# Task brief:
What number of lines in the records below hold the word "down"? Give that number alone.

# Supplied material:
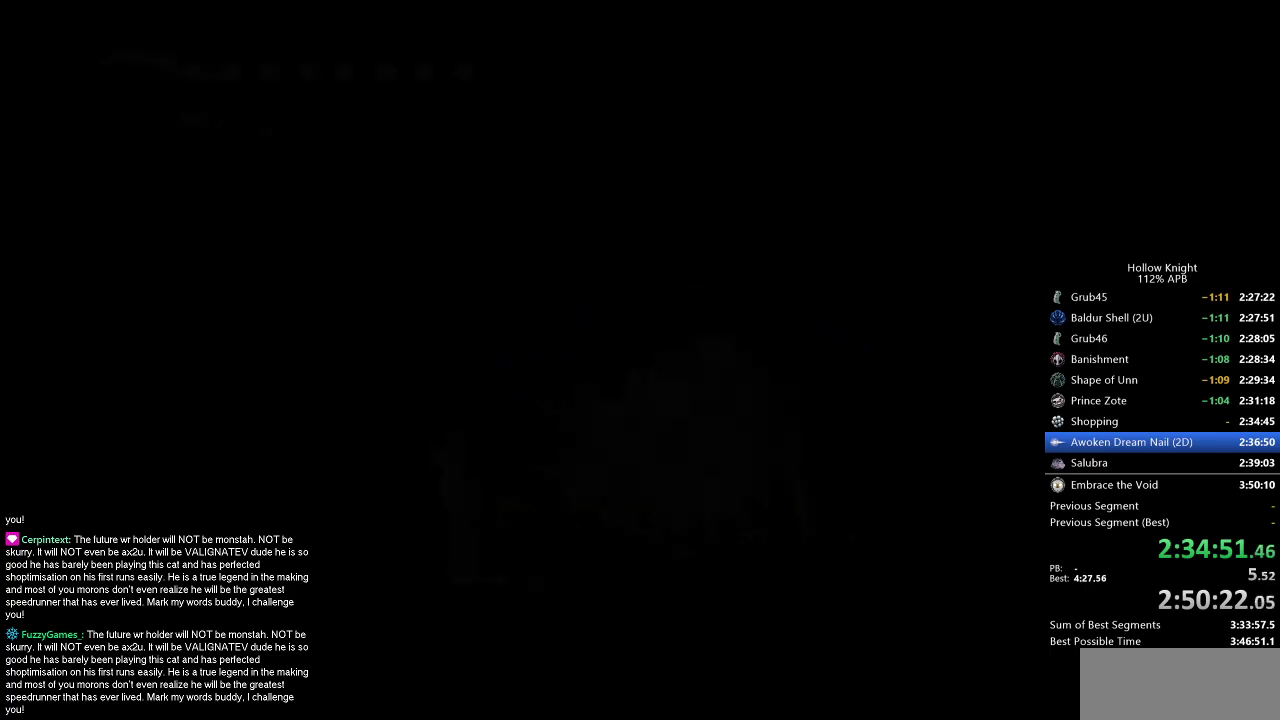
{"keys": ["right"], "events": [[67, "right", "down"]]}
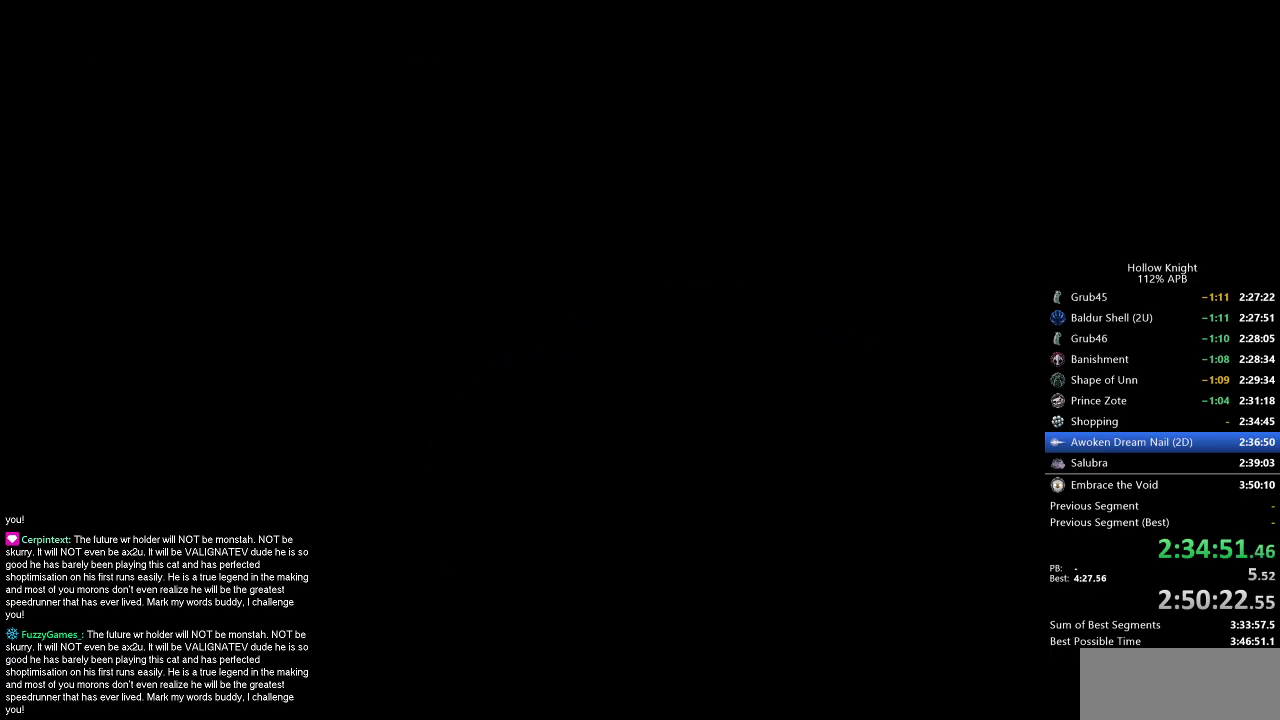
{"keys": ["right"], "events": []}
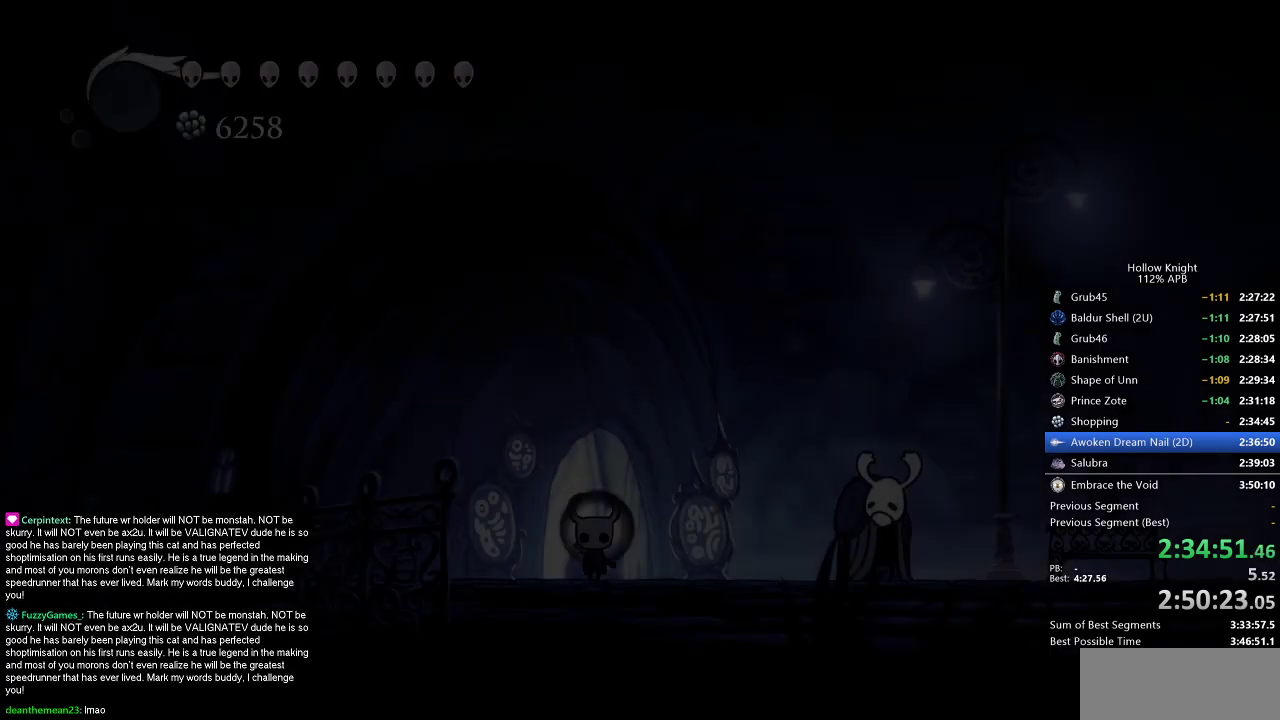
{"keys": ["right"], "events": []}
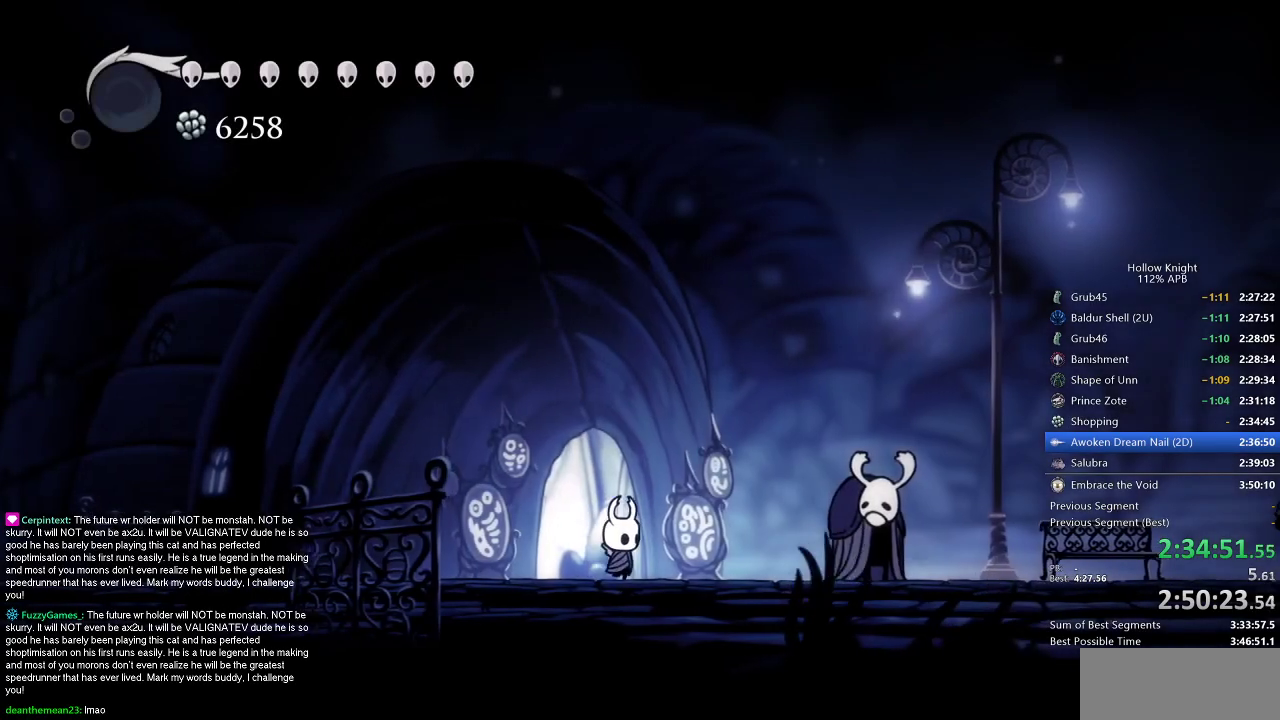
{"keys": ["dash", "right"], "events": [[116, "dash", "down"], [216, "dash", "up"], [500, "dash", "down"]]}
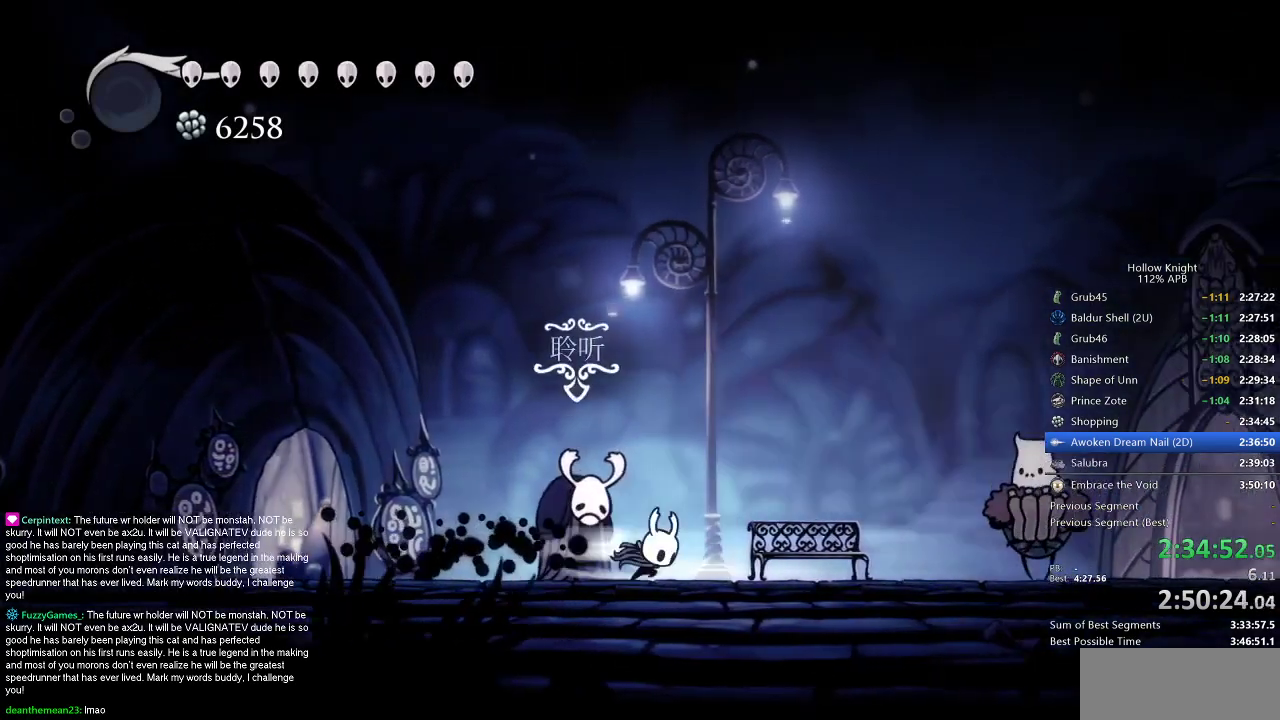
{"keys": ["dash", "right"], "events": [[134, "dash", "up"], [417, "dash", "down"]]}
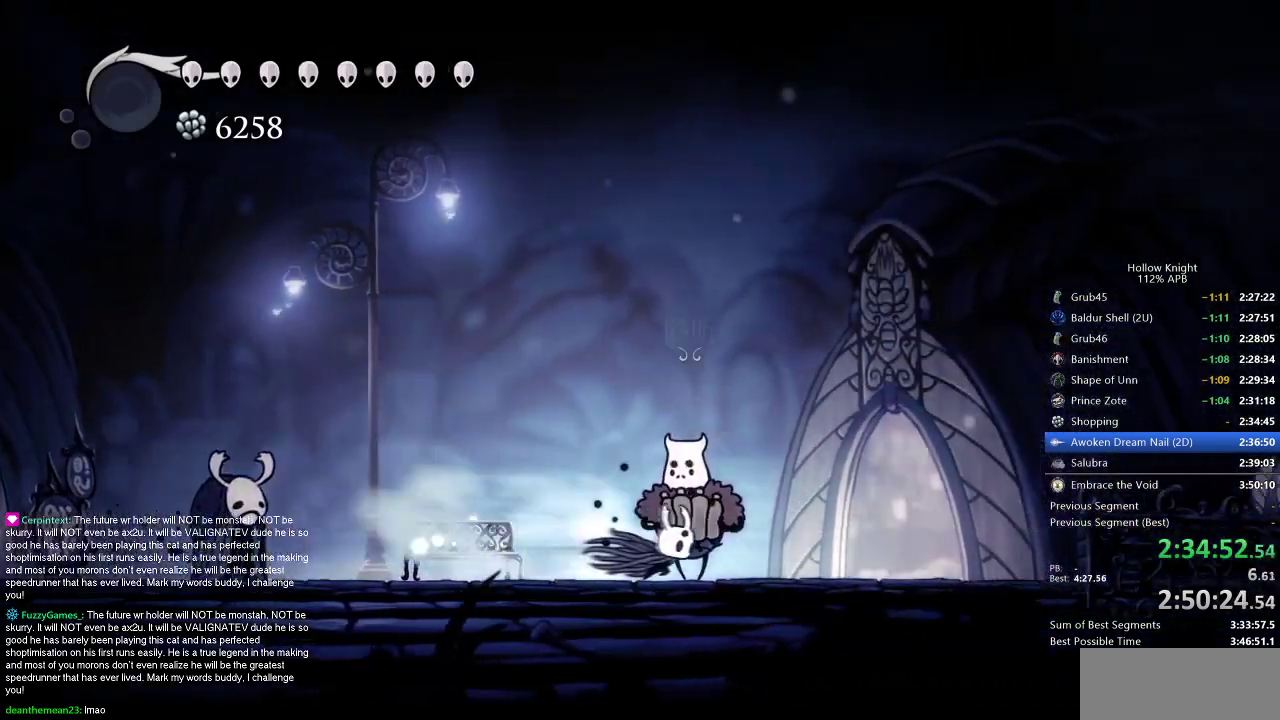
{"keys": ["right"], "events": [[50, "dash", "up"], [383, "up", "down"], [483, "up", "up"]]}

# Exercise solution:
4